[BEGIN RECORDS PROVIDED]

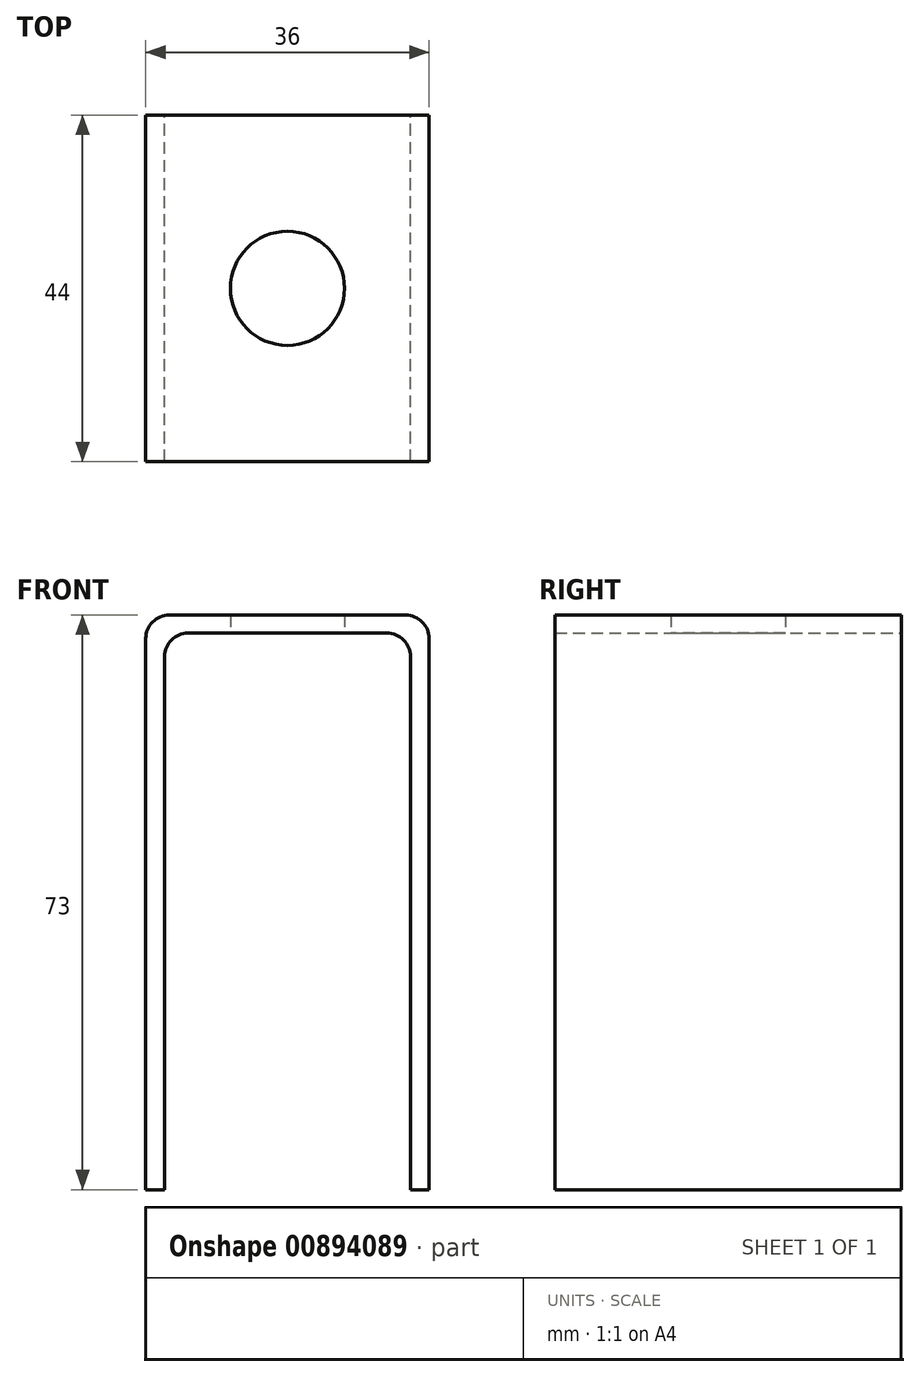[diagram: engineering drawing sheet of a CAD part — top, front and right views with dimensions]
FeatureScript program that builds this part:
annotation { "Feature Type Name" : "Feature", "Feature Type Description" : "" }
export const myFeature = defineFeature(function(context is Context, id is Id, definition is map)
    precondition{}
    {
        {
            var Q0;
            Q0=qCreatedBy(makeId("Front.planeOp"),FACE);
            var sketch = newSketch(context, id + "F0", { "sketchPlane" : qUnion([Q0])});
            skLineSegment(sketch, "E0", {"start": v(-16.5, 46.1) * mm, "end": v(8.74, 46.1) * mm});
            skLineSegment(sketch, "E1", {"start": v(-19.5, -24.63) * mm, "end": v(-19.5, 43.1) * mm});
            skLineSegment(sketch, "E2", {"start": v(11.74, 43.1) * mm, "end": v(11.74, -24.63) * mm});
            skPoint(sketch, "E3.visualSharp", {"position": v(-19.5, 46.1) * mm});
            skArc(sketch, "E3.filletArc", {"start": v(-16.5, 46.1) * mm, "mid": v(-18.62, 45.21) * mm, "end": v(-19.5, 43.1) * mm});
            skPoint(sketch, "E4.visualSharp", {"position": v(11.74, 46.1) * mm});
            skArc(sketch, "E4.filletArc", {"start": v(11.74, 43.1) * mm, "mid": v(10.87, 45.21) * mm, "end": v(8.74, 46.1) * mm});
            skLineSegment(sketch, "E5", {"start": v(-18.88, 48.37) * mm, "end": v(11.12, 48.37) * mm});
            skLineSegment(sketch, "E6", {"start": v(-21.88, 45.37) * mm, "end": v(-21.88, -24.63) * mm});
            skLineSegment(sketch, "E7", {"start": v(-21.88, -24.63) * mm, "end": v(-19.5, -24.63) * mm});
            skLineSegment(sketch, "E8", {"start": v(14.12, 45.37) * mm, "end": v(14.12, -24.63) * mm});
            skLineSegment(sketch, "E9", {"start": v(14.12, -24.63) * mm, "end": v(11.74, -24.63) * mm});
            skPoint(sketch, "E10.visualSharp", {"position": v(-21.88, 48.37) * mm});
            skArc(sketch, "E10.filletArc", {"start": v(-18.88, 48.37) * mm, "mid": v(-21, 47.5) * mm, "end": v(-21.88, 45.37) * mm});
            skPoint(sketch, "E11.visualSharp", {"position": v(14.12, 48.37) * mm});
            skArc(sketch, "E11.filletArc", {"start": v(14.12, 45.37) * mm, "mid": v(13.25, 47.5) * mm, "end": v(11.12, 48.37) * mm});
            skSolve(sketch);
        }
        {
            var Q0;
            Q0 = qSketchRegion(id + "F0", true);
            extrude(context, id + "F1", {"entities" : qUnion([Q0]), "depth" : 44 * mm, "offsetDistance" : 25 * mm});
        }
        {
            var Q0;
            Q0=qCreatedBy(makeId("Top.planeOp"),FACE);
            var sketch = newSketch(context, id + "F2", { "sketchPlane" : qUnion([Q0])});
            skCircle(sketch, "E12", {"center": v(-3.88, -22) * mm, "radius": 7.25 * mm});
            skSolve(sketch);
        }
        {
            var Q0;
            Q0 = qSketchRegion(id + "F2", true);
            extrude(context, id + "F3", {"entities" : qUnion([Q0]), "operationType" : NewBodyOperationType.REMOVE, "endBound" : BoundingType.SYMMETRIC, "depth" : 163.2 * mm, "offsetDistance" : 25 * mm});
        }
    });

[END RECORDS PROVIDED]

--- TASK TO CARRY OUT ---
Rewrite the part of the records that begins at their first line and ends with the line containing "v(14.12, 48.37) *", changing every occurrence of "visualSharp" to "sharpCorner" and keeping everything else as it is. Omit the pictures from your answer.

--- RESULT OF THE TASK ---
[diagram: engineering drawing sheet of a CAD part — top, front and right views with dimensions]
FeatureScript program that builds this part:
annotation { "Feature Type Name" : "Feature", "Feature Type Description" : "" }
export const myFeature = defineFeature(function(context is Context, id is Id, definition is map)
    precondition{}
    {
        {
            var Q0;
            Q0=qCreatedBy(makeId("Front.planeOp"),FACE);
            var sketch = newSketch(context, id + "F0", { "sketchPlane" : qUnion([Q0])});
            skLineSegment(sketch, "E0", {"start": v(-16.5, 46.1) * mm, "end": v(8.74, 46.1) * mm});
            skLineSegment(sketch, "E1", {"start": v(-19.5, -24.63) * mm, "end": v(-19.5, 43.1) * mm});
            skLineSegment(sketch, "E2", {"start": v(11.74, 43.1) * mm, "end": v(11.74, -24.63) * mm});
            skPoint(sketch, "E3.sharpCorner", {"position": v(-19.5, 46.1) * mm});
            skArc(sketch, "E3.filletArc", {"start": v(-16.5, 46.1) * mm, "mid": v(-18.62, 45.21) * mm, "end": v(-19.5, 43.1) * mm});
            skPoint(sketch, "E4.sharpCorner", {"position": v(11.74, 46.1) * mm});
            skArc(sketch, "E4.filletArc", {"start": v(11.74, 43.1) * mm, "mid": v(10.87, 45.21) * mm, "end": v(8.74, 46.1) * mm});
            skLineSegment(sketch, "E5", {"start": v(-18.88, 48.37) * mm, "end": v(11.12, 48.37) * mm});
            skLineSegment(sketch, "E6", {"start": v(-21.88, 45.37) * mm, "end": v(-21.88, -24.63) * mm});
            skLineSegment(sketch, "E7", {"start": v(-21.88, -24.63) * mm, "end": v(-19.5, -24.63) * mm});
            skLineSegment(sketch, "E8", {"start": v(14.12, 45.37) * mm, "end": v(14.12, -24.63) * mm});
            skLineSegment(sketch, "E9", {"start": v(14.12, -24.63) * mm, "end": v(11.74, -24.63) * mm});
            skPoint(sketch, "E10.sharpCorner", {"position": v(-21.88, 48.37) * mm});
            skArc(sketch, "E10.filletArc", {"start": v(-18.88, 48.37) * mm, "mid": v(-21, 47.5) * mm, "end": v(-21.88, 45.37) * mm});
            skPoint(sketch, "E11.sharpCorner", {"position": v(14.12, 48.37) * mm});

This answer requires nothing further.